Directions for this task: If a line in the data holds "door", copy that line out in full.

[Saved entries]

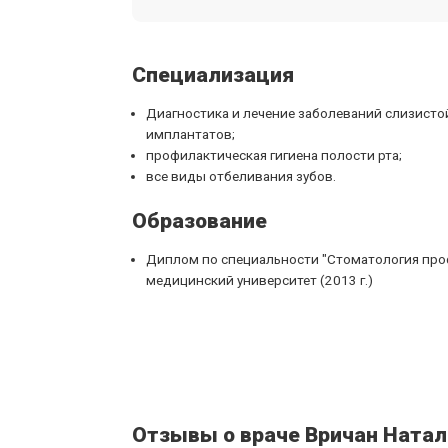
Специализация
Диагностика и лечение заболеваний слизистой
имплантатов;
профилактическая гигиена полости рта;
все виды отбеливания зубов.
Образование
Диплом по специальности "Стоматология про
медицинский университет (2013 г.)
Отзывы о враче Вричан Натал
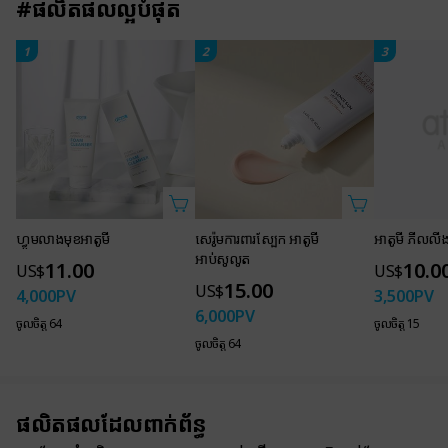
#ផលិតផលល្អបំផុត
1
2
3
ហ្វូមលាងមុខអាតូមី
សេរ៉ូមការពារស្បែក អាតូមី
អាតូមី ភីលលីង
អាប់សូលូត
11.00
10.0
US$
US$
15.00
US$
4,000
PV
3,500
PV
6,000
PV
ចូលចិត្ត 64
ចូលចិត្ត 15
ចូលចិត្ត 64
ផលិតផលដែលពាក់ព័ន្ធ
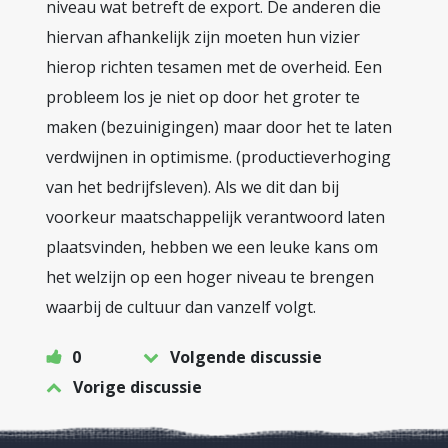
niveau wat betreft de export. De anderen die
hiervan afhankelijk zijn moeten hun vizier
hierop richten tesamen met de overheid. Een
probleem los je niet op door het groter te
maken (bezuinigingen) maar door het te laten
verdwijnen in optimisme. (productieverhoging
van het bedrijfsleven). Als we dit dan bij
voorkeur maatschappelijk verantwoord laten
plaatsvinden, hebben we een leuke kans om
het welzijn op een hoger niveau te brengen
waarbij de cultuur dan vanzelf volgt.
0
Volgende discussie
Vorige discussie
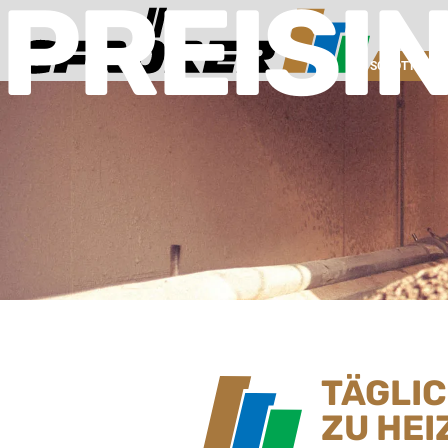
PREISI
SCHOTTERW
TÄGLI
ZU HEI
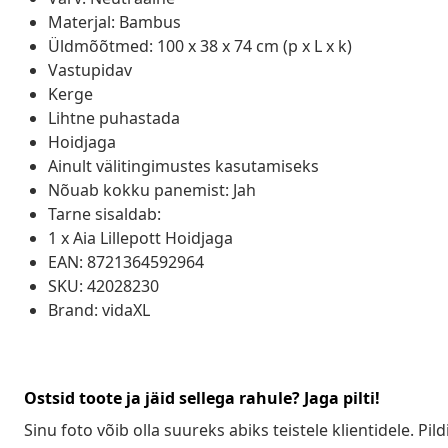
Materjal: Bambus
Üldmõõtmed: 100 x 38 x 74 cm (p x L x k)
Vastupidav
Kerge
Lihtne puhastada
Hoidjaga
Ainult välitingimustes kasutamiseks
Nõuab kokku panemist: Jah
Tarne sisaldab:
1 x Aia Lillepott Hoidjaga
EAN: 8721364592964
SKU: 42028230
Brand: vidaXL
Ostsid toote ja jäid sellega rahule? Jaga pilti!
Sinu foto võib olla suureks abiks teistele klientidele. Pild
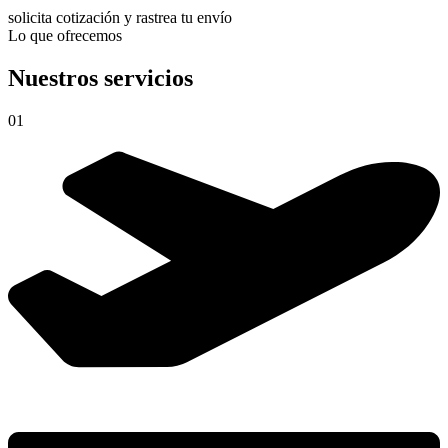
solicita cotización y rastrea tu envío
Lo que ofrecemos
Nuestros servicios
01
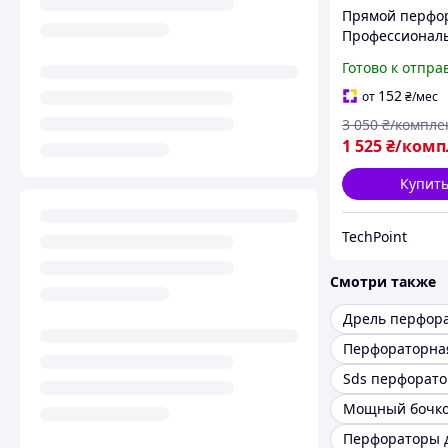
Прямой перфо
Профессионал
перфораторы 5
Готово к отпра
мин Прямой
перфоратор дл
152
от
₴
/мес
сверления отв
3 050
₴/компле
1 525
₴/комп
Купит
TechPoint
Смотри также
Дрель перфор
Перфораторна
Sds перфорато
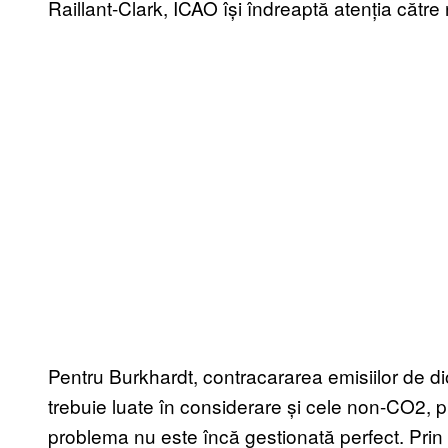
Raillant-Clark, ICAO își îndreaptă atenția căt
Pentru Burkhardt, contracararea emisiilor de d
trebuie luate în considerare și cele non-CO2,
problema nu este încă gestionată perfect. Prin f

Problem solution:
probleem los je niet op door het groter te
maken (bezuinigingen) maar door het te laten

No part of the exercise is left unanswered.